* **GIVEN TEXT**
####################
Probing Why Nature may Favor Heterogeneous Myosin Systems through Single Molecule and Systems Level Approaches

Abstract

Myosin motor proteins utilize chemical energy and apply mechanical force to actin filaments. We computationally model the emergent interactions of large populations of varied myosin molecules with actin. Two levels are considered: individual myosin molecules and a systems level. We found that heterogeneous systems with a distribution of two different isoforms have unique and sometimes superior performance in comparison to homogeneous systems.At the single molecule level, we derived a mathematical model based on the swinging lever arm theory for mapping molecular structures to mechano-chemical behaviors. We explored the configurations of four myosin structures as inputs and when all parameters were perturbed individually, they each modulated emergent system behavior differently.At the systems level, the number and relative concentration of myosin isoforms is varied. The steady-state emergent response of the system (i.e. filament velocity, energy usage, and stability) is determined with respect to varied exogenous forces applied to a moving actin filament. System robustness (ability to operate under a number of different conditions) was examined, and we find that greater robustness requires higher energy usage and larger systems.When homogeneous and heterogeneous systems are compared, we find superior qualities present in heterogeneous systems. For instance, one heterogeneous system had decreased energy usage at lower velocities (i.e. greater performance) and a higher maximum stable system velocity than any possible homogeneous configuration.These results provide novel insights for why nature may favor molecularly heterogeneous systems. While myosin heterogeneity in muscles is beneficial because their relative concentrations may adapt over time, our findings suggest that the heterogeneity may also provide increased performance at a specific time. These findings inform the design of future myosin-based technologies, in addition to elucidating the complexity present in natural systems.
####################
In the myosin abstract above, what does greater system robustness require?

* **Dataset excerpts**
####################
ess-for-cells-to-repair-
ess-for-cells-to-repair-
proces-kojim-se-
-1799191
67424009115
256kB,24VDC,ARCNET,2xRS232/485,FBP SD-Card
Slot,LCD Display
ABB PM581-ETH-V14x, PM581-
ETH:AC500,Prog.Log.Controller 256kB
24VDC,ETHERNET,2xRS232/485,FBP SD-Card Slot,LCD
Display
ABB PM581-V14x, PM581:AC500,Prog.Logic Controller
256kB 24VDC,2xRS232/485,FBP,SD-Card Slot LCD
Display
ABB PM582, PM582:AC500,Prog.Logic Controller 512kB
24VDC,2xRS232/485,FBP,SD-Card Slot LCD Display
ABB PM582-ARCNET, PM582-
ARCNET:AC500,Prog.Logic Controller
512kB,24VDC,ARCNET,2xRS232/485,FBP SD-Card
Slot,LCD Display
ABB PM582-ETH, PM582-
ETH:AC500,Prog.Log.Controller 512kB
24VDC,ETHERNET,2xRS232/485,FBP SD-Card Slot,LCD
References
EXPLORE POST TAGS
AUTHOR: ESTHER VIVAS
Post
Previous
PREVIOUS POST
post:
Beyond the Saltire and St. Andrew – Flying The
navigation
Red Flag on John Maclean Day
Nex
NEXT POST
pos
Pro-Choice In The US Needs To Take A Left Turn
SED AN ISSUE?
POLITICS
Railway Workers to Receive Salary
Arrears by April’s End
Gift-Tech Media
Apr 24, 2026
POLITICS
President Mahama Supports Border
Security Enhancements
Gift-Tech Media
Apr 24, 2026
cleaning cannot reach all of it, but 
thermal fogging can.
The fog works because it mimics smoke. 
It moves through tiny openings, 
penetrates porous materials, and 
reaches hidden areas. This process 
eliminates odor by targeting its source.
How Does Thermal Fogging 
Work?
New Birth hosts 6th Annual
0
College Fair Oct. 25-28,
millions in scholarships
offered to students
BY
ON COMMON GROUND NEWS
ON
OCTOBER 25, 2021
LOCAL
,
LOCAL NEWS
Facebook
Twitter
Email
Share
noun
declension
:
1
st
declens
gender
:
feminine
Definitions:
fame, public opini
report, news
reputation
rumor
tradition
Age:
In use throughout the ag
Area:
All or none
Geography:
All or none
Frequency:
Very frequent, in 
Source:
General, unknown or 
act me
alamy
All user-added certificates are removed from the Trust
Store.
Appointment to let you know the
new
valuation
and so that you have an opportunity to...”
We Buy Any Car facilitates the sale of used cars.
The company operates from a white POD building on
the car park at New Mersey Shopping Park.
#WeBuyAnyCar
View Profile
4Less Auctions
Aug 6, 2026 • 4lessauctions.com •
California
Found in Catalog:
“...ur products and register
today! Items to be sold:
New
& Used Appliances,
####################
* **YOUR RESPONSE**
Higher energy usage and larger systems.